So have a good one and know your not alone with mishaps. I have them all the time when I'm not focused on safety.


----------



## bernwood (Aug 19, 2010)

It's been a while since last checking this forum - I hope you've been making sawdust since your last post on this thread. Greg makes an interesting point about being focused and a CLEAN shop. I always keep my shop very clean and when I get visitors (even unannounced ones), they always comment on how clean my shop is. Why? Safety of course - a small wood chip can cause a piece of wood to rock which can lead to dangerous situations. Sawdust left on tools on a hot humid day can cause moister to be absorbed, rust tools and effect their performance. As a footnote, wood chips can cause inaccurate cuts…

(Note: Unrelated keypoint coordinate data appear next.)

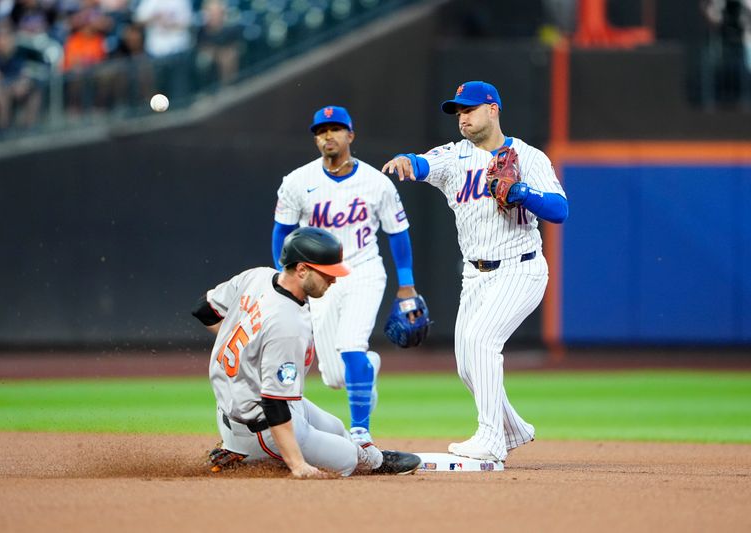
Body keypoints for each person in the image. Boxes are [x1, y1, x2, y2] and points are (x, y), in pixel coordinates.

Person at [381, 81, 568, 465]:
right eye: (457, 111)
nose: (462, 117)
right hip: (475, 275)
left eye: (469, 109)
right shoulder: (454, 157)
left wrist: (522, 193)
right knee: (467, 363)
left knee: (482, 341)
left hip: (522, 267)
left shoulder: (527, 155)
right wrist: (406, 160)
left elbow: (559, 210)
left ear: (493, 109)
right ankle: (513, 429)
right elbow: (422, 164)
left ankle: (491, 439)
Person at [192, 226, 421, 478]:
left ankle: (372, 459)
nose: (334, 280)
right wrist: (297, 465)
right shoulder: (287, 324)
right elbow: (274, 403)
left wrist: (248, 346)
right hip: (258, 426)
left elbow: (204, 309)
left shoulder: (257, 277)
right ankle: (245, 456)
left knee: (335, 426)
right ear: (302, 269)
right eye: (327, 274)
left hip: (239, 408)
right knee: (347, 459)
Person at [271, 105, 422, 447]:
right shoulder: (297, 182)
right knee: (334, 377)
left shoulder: (376, 182)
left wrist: (407, 283)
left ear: (350, 135)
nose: (328, 135)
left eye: (336, 129)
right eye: (322, 131)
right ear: (316, 139)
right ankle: (367, 366)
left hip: (364, 270)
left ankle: (361, 431)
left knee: (351, 345)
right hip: (320, 279)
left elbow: (398, 233)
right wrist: (287, 276)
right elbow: (281, 232)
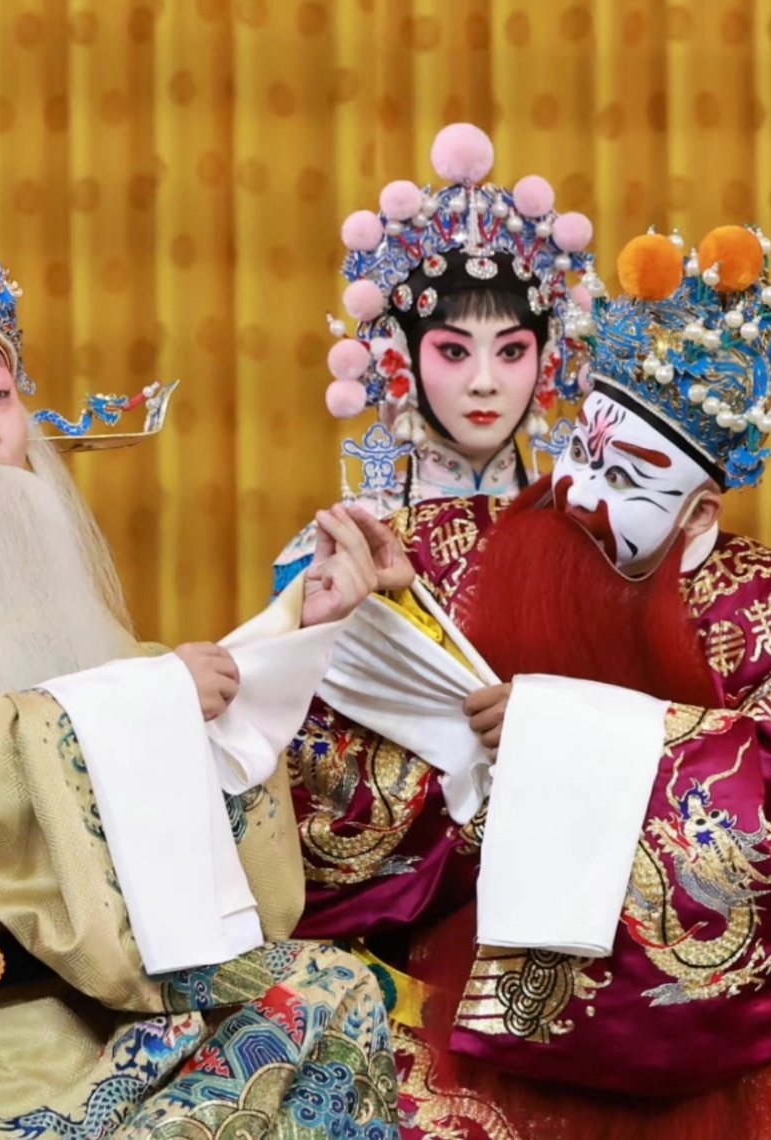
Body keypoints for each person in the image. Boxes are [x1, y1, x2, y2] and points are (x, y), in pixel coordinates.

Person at [0, 221, 403, 1137]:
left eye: (0, 393)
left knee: (338, 993)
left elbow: (156, 712)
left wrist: (296, 624)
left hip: (100, 983)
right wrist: (158, 699)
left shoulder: (32, 602)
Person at [295, 225, 771, 1140]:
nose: (581, 491)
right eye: (585, 452)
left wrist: (559, 733)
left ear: (697, 520)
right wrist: (366, 624)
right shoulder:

As for your problems, why don't you use push sticks. I always have push sticks where your fingers were near the band saw. I make my own push sticks and the one I use the most has a long finger on it to keep the piece on the table, especially in rip cuts.

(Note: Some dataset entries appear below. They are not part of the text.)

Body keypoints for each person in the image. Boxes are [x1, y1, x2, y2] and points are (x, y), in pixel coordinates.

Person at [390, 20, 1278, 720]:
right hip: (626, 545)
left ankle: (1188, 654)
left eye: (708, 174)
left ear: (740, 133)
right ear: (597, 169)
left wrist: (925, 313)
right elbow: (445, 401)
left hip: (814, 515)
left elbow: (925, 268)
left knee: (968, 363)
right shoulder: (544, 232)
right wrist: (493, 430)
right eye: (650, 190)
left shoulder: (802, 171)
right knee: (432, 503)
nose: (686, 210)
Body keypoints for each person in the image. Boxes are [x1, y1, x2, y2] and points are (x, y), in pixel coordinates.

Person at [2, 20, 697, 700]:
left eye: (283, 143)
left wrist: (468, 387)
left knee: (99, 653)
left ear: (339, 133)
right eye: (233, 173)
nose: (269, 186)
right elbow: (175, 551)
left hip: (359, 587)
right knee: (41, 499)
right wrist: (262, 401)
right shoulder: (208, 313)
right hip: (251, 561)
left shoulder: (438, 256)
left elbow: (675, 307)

As for your dado cuts - why add shims when you could have simply moved the cut over a bit to re-cut one side only? That's what I do and I've never had a problem. Just be very careful in your measurements and markings. For example, I never mark accurate cuts with pencils because pencil marks are too thick. I have a marking knife (any knife will do), and after marking my line with that very thin knife blade, I very carefully place that mark on the edge of the saw blade that will make that cut. I fine tune all my cuts in this manner.


----------